I have to process data streams from Kafka using Flink as the streaming engine. To do the analysis on the data, I need to query some tables in Cassandra. What is the best way
I currently read from cassandra using asyncIO in flink 1.3. Here is the documentation on it:
https://ci.apache.org/projects/flink/flink-docs-release-1.3/dev/stream/asyncio.html (where it has DatabaseClient, you will use the com.datastax.drive.core.Cluster instead)
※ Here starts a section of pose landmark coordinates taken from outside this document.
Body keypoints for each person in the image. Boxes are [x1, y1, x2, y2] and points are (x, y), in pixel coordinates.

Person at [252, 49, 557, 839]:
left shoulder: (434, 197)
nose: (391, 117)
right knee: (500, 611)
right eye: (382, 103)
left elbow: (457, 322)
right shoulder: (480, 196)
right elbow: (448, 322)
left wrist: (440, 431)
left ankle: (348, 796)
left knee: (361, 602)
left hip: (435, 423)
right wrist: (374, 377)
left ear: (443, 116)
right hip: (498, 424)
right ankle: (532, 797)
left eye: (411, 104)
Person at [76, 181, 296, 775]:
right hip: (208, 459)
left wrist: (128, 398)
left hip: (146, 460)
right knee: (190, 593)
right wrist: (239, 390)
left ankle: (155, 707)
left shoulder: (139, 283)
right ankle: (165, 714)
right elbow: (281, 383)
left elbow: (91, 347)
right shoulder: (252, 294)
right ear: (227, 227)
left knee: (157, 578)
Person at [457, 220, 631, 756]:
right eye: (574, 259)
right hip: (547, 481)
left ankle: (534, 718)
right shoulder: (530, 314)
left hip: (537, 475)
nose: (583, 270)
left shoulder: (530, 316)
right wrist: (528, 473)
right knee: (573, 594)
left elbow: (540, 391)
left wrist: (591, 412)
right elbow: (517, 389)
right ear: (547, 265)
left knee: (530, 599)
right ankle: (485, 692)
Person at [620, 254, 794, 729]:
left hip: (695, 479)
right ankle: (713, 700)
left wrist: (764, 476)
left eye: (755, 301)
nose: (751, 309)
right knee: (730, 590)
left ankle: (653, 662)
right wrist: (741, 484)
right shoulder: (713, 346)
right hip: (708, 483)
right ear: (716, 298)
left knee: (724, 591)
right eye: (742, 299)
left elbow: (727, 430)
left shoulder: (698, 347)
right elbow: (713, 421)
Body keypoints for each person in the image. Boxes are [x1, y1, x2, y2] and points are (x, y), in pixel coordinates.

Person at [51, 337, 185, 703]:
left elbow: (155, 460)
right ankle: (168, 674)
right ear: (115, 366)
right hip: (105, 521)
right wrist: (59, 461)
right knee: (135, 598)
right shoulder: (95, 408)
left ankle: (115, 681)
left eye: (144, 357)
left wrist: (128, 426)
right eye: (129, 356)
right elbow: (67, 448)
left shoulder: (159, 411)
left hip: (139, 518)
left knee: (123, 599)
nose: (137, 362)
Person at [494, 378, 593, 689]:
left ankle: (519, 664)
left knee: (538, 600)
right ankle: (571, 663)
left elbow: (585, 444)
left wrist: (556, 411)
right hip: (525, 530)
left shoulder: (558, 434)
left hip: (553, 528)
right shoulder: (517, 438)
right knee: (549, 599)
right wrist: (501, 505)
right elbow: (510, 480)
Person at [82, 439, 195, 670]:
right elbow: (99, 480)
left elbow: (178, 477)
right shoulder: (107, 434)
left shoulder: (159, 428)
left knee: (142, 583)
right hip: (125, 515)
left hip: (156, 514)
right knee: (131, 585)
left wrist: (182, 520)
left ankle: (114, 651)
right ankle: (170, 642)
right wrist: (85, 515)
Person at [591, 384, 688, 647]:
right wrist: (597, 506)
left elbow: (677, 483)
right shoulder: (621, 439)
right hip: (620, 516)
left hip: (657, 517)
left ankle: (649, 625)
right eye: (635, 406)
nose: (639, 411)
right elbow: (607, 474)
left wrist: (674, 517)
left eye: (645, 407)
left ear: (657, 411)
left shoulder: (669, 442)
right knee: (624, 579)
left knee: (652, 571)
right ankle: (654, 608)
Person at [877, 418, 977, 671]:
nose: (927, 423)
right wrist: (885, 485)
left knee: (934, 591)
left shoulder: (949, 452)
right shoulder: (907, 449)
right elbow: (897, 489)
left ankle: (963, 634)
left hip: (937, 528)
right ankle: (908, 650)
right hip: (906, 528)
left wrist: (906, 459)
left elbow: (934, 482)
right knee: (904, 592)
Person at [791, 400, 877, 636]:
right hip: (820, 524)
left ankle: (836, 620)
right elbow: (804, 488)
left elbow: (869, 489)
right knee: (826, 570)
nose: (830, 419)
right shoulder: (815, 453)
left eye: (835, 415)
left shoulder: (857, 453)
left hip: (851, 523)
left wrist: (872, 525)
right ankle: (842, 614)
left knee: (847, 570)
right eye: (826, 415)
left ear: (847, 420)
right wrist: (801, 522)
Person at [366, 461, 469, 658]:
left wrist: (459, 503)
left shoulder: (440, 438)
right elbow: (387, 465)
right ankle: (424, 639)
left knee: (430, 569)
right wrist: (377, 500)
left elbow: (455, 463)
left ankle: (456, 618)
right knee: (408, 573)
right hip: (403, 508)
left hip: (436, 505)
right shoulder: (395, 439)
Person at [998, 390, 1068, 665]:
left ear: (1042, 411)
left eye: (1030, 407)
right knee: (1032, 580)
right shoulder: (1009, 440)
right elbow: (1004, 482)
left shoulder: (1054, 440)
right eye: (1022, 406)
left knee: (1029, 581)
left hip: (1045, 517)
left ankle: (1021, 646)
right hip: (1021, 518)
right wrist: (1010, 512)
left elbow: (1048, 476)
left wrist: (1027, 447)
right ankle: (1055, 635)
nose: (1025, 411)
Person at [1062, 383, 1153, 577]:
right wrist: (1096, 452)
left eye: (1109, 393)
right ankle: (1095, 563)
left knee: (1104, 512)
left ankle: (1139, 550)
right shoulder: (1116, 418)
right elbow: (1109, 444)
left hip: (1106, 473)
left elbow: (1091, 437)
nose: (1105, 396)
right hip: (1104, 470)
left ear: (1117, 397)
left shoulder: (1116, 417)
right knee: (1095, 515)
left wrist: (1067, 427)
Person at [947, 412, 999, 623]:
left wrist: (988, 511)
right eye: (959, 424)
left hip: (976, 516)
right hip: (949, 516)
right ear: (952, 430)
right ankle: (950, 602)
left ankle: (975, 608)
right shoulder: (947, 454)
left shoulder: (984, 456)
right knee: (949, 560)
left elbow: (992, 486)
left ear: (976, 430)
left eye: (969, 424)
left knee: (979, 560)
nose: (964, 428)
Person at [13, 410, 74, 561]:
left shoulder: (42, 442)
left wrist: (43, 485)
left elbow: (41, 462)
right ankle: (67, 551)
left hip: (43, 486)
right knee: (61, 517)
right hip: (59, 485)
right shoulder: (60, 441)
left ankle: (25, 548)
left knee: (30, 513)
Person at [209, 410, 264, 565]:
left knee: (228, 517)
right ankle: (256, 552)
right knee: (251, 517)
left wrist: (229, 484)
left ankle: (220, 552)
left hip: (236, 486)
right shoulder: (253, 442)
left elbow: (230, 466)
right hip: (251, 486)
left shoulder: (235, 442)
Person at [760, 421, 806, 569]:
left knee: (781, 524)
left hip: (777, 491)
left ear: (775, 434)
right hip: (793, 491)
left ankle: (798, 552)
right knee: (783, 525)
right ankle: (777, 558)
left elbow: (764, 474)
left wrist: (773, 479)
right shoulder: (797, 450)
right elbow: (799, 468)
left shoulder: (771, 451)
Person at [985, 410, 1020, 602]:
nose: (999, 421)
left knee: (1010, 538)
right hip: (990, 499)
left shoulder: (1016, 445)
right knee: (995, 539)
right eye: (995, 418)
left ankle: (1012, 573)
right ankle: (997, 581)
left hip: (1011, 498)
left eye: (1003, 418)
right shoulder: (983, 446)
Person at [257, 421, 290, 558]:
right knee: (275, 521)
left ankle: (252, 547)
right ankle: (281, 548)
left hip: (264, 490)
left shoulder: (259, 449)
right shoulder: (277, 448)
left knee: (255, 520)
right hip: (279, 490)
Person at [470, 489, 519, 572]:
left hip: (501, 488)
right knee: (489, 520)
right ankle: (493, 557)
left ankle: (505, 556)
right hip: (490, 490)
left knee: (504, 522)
Let me know if you need a more in depth example for using it to read from cassandra specifically, but I unfortunately can only provide an example in java.
EDIT 1
Here is an example of the code I am using for reading from Cassandra with flink's Async I/O. I am still working on identifying and fixing an issue where for some reason (without going deep into it) for large amounts of data being returned by a single query, the async data stream's timeout is triggered even though it looks to be returned fine by Cassandra and well before the timeout time. But assuming that is just a bug with other stuff I am doing and not because of this code, this should work fine for you (and has worked fine for months for me as well):
public class GenericCassandraReader extends RichAsyncFunction<CustomInputObject, ResultSet> {
private final Properties props;
private Session client;
public GenericCassandraReader(Properties props) {
super();
this.props = props;
}
@Override
public void open(Configuration parameters) throws Exception {
client = Cluster.builder()
.addContactPoint(props.cassandraUrl)
.withPort(props.cassandraPort)
.build()
.connect(props.cassandraKeyspace);
}
@Override
public void close() throws Exception {
client.close();
}
@Override
public void asyncInvoke(final CustomInputObject customInputObject, final AsyncCollector<ResultSet> asyncCollector) throws Exception {
String queryString = "select * from table where fieldToFilterBy='" + customInputObject.id() + "';";
ListenableFuture<ResultSet> resultSetFuture = client.executeAsync(queryString);
Futures.addCallback(resultSetFuture, new FutureCallback<ResultSet>() {
public void onSuccess(ResultSet resultSet) {
asyncCollector.collect(Collections.singleton(resultSet));
}
public void onFailure(Throwable t) {
asyncCollector.collect(t);
}
});
}
}
Again, sorry for the delay. Was hoping to have the bug resolved so I could be certain, but figured at this point just having some reference would be better than nothing.
EDIT 2
So we came to finally determine that the issue isn't with the code, but with the network throughput. Lot of bytes trying to come through a pipe that isn't large enough to handle it, stuff starts backing up, some start trickling in but (thanks to datastax cassandra driver's QueryLogger we could see this) the time it took to receive the result of each query started climbing to 4 seconds, then 6, then 8 and so on.
TL;DR, code is fine, just be aware that if you experience timeoutExceptions from Flink's asyncWaitOperator, it could be a network issue.
Edit 2.5
Also realized that it might be beneficial to mention that because of the network latency issue, we ended up moving to using a RichMapFunction that holds the data we were reading from cassandra in state. So the job just keeps track of all the records that come through it instead of having to read from the table each time a new record comes through to get all that are in there.